Interessantíssima a
crônica de Sérgio Rodrigues, autor festejado de "Viva a língua
brasileira!" (Cia. das Letras), com o título Uma coleção de gulodices para quem tem fome de palavras, para a
Folha de S.Paulo (29/06/2017).
Afirma Rodrigues: “A palavra "logoteca" não está nos dicionários.
É um neologismo que significa coleção de palavras e que proponho aqui como
tradução do inglês "philavery", também um vocábulo inventado. Acredito
que "logoteca" seja uma daquelas traduções que melhoram o original.
"Philavery", definido como "coleção idiossincrática de palavras
raras e divertidas", foi um termo cunhado sem rigor etimológico pela sogra
do inglês Christopher Foyle.”
Rodrigues fala em “cultivar
palavras raras como plantas de estufa”. E enumera algumas delas, com a
respectiva “tradução” (sinônimos), que omito aqui, para instigar o leitor a
aumentar sua própria logoteca: prolegômeno, coruscante, conspícuo, aura
hierática, lábil, funâmbulo, pulcritude, logodedália, campanudo, inconsútil, abispado, atrabiliário,
prosápia, morigeração.
Rodrigues, ao falar de palavras raras, bem que podia ter
citado Evandro Affonso Ferreira, autor de “araã!”, “Os piores dias de minha
vida foram todos”, “O mendigo que sabia de cor os adágios de Erasmo de
Rotterdam”, dentre outros, escritor premiadíssimo, dono de uma logoteca imensa.
Vai aqui minha dica para quem está interessado no assunto. (Além de mim e meu
irmão, haverá mais alguém?)
Confesso que sinto inveja de quem é capaz de criar uma
palavra.

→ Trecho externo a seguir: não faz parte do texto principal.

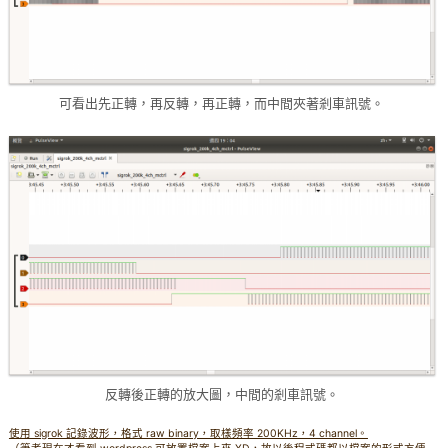
可看出先正轉，再反轉，再正轉，而中間夾著剎車訊號。
反轉後正轉的放大圖，中間的剎車訊號。
使用 sigrok 記錄波形，格式 raw binary，取樣頻率 200KHz，4 channel。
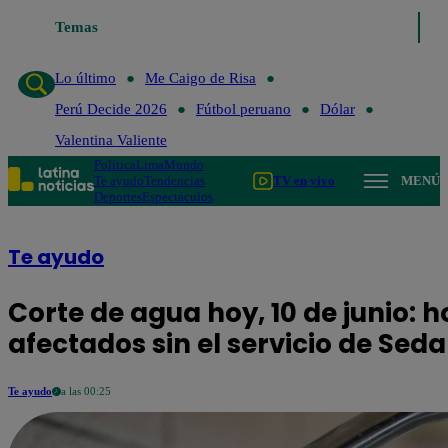
Temas
Lo último
Me Caigo de Risa
Lo último
Me Caigo de Risa
Perú Decide 2026
Fútbol peruano
Dólar
Valentina Valiente
Política
Lima
Mundo
Te ayudo
Tendencias
TV en vivo
MENÚ
Deportes
Espectáculos
Te ayudo
Corte de agua hoy, 10 de junio: ho
afectados sin el servicio de Sed
Te ayudo
a las 00:25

Em seu ostentoso De amor e
trevas, Amós Oz faz referência a um certo Tio Yossef, homem de grande saber
linguístico, que inventou palavras para representar coisas simples de uso
cotidiano como revista, lápis, geleira, camisa, estufa, rosquinhas, carga,
monótono, rinoceronte etc, com o intuito de ampliar o vocabulário da língua
hebraica.
Sobre isso, Oz escreve (com emoção) texto que aqui
reproduzo:
“Quem consegue criar uma nova palavra e injetá-la na
corrente sanguínea de uma língua me parece que por muito pouco não conseguiria
criar as trevas e a luz: se você escrever um livro, talvez com alguma sorte, as
pessoas o lerão e apreciarão por um tempo, até livros novos e melhores
aparecerem e tomarem o lugar do seu nas prateleiras. Mas aquele que criar uma
nova palavra, este tocará a própria eternidade.”
Amós Oz também tem fome de palavras! Talvez tenha o desejo de imortalidade, manifesto através da criação de palavras.